What is neuroendoscopy?

Brain surgery to remove brain tumors can be performed with a minimally invasive technique called a neuroendoscopy. During a neuroendoscopy, your neurosurgeon will access your brain though small (dime-sized) holes in the skull or through the nose or mouth.

When used in the right patients, a neuroendoscopy can result in fewer complications, less pain, a faster recover and minimal scarring compared to traditional brain surgery.

When is neuroendoscopy recommended?

A neuroendoscopy enables neurosurgeons to reach areas of the brain that are accessible with traditional surgery and/or reach a brain tumor with minimal cutting or damage to other areas of the skull.

Brain tumors that can be treated with minimally invasive brain surgery include:

Pituitary tumors
Tumors in the pineal region
Rathke’s cleft cysts
Tumors in the base of the skull
Ventricular tumors
Risks of neuroendoscopy
Although neuroendoscopy is safer than traditional brain surgery, there are risks associated with the procedure.

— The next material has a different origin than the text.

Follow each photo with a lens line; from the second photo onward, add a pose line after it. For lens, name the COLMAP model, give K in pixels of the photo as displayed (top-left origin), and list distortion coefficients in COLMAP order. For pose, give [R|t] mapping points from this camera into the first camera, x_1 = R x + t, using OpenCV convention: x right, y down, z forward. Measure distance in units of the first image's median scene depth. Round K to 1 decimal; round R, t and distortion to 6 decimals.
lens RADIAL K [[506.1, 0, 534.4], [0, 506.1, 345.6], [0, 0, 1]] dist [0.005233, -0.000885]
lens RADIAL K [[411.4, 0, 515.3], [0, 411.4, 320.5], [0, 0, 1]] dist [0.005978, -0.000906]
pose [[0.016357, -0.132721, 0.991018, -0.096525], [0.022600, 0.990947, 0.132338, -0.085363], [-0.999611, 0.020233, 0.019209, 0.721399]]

Complications associated with a neuroendoscopy include:

Brain hemorrhage
Severe bleeding
Increased intracranial pressure

What to expect during a neuroendoscopy procedure?

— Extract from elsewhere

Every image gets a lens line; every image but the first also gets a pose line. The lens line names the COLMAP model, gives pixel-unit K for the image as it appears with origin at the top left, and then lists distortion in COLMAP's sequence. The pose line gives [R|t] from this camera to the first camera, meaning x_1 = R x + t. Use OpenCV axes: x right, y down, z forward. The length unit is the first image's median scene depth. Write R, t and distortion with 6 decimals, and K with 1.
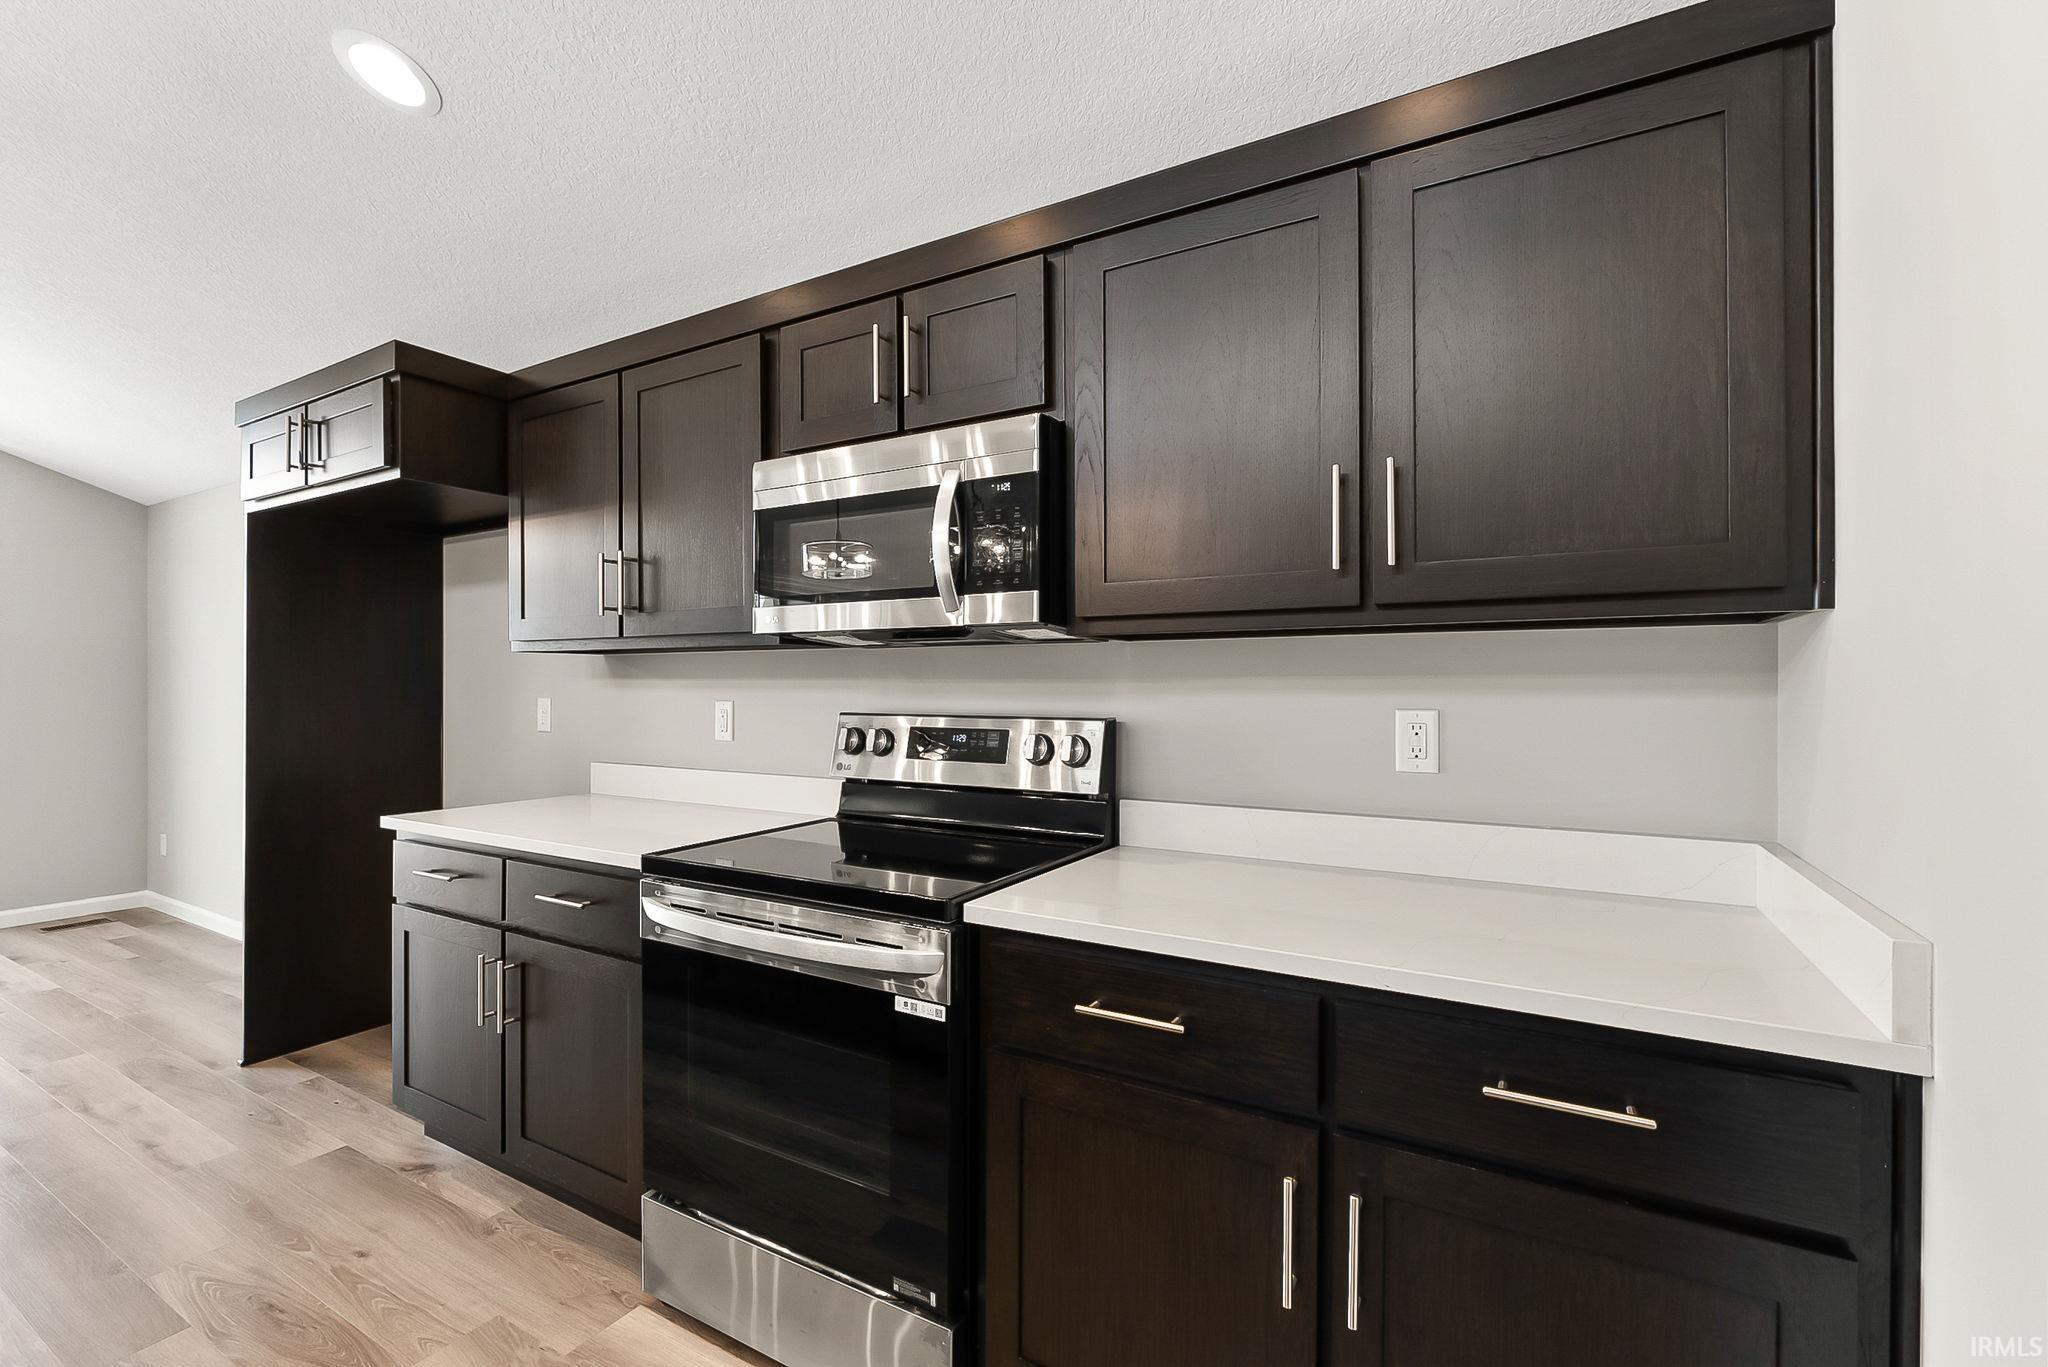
lens RADIAL K [[892.9, 0, 1020.7], [0, 892.9, 681.2], [0, 0, 1]] dist [-0.005489, -0.000214]
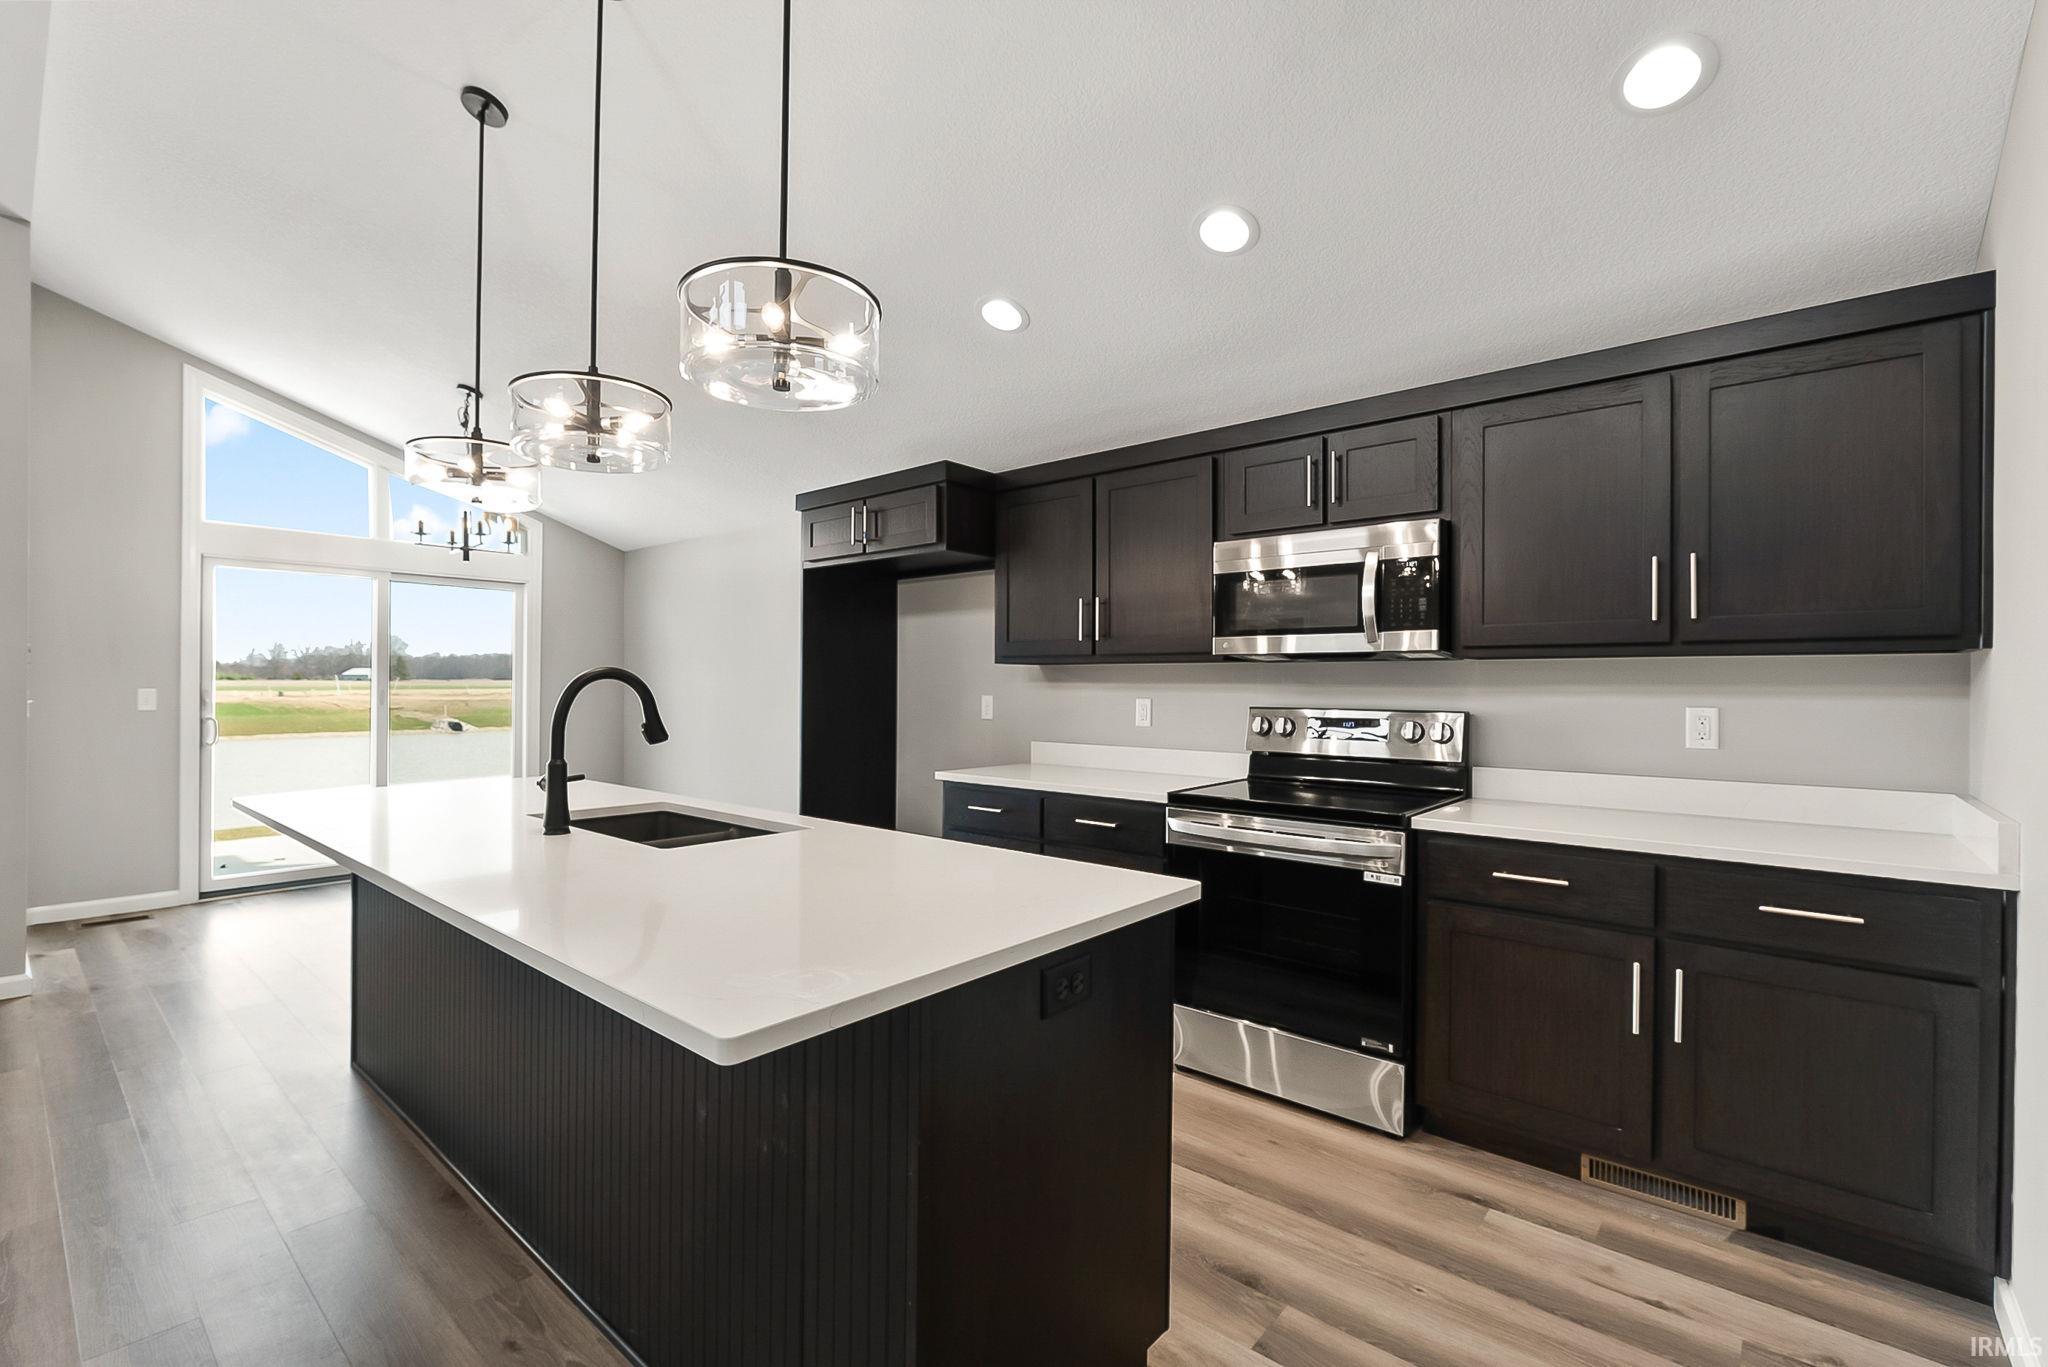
lens RADIAL K [[892.9, 0, 1022.9], [0, 892.9, 687.1], [0, 0, 1]] dist [-0.005489, -0.000214]
pose [[0.983976, 0.004669, -0.178239, -0.351713], [-0.003388, 0.999966, 0.007493, -0.007769], [0.178268, -0.006769, 0.983959, -0.579251]]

You will likely need an overnight stay in the hospital after a neuroendoscopy procedure.

A neuroendoscopy is performed using a surgical tool called an endoscope. An endoscope is a device that has a high-resolution camera that allows the neurosurgeon to better locate and access the brain tumor.

During an endoscopic endonasal approach (EEA), your neurosurgeon will insert the endoscopy into the nasal cavity to reach the brain tumor.

To remove the tumor or obtain a sample of the tissue in the affected area for a brain biopsy, your neurosurgeon will attach surgical instruments to the end of the endoscope. The surgeon will manipulate the instruments to remove the tumor from the brain.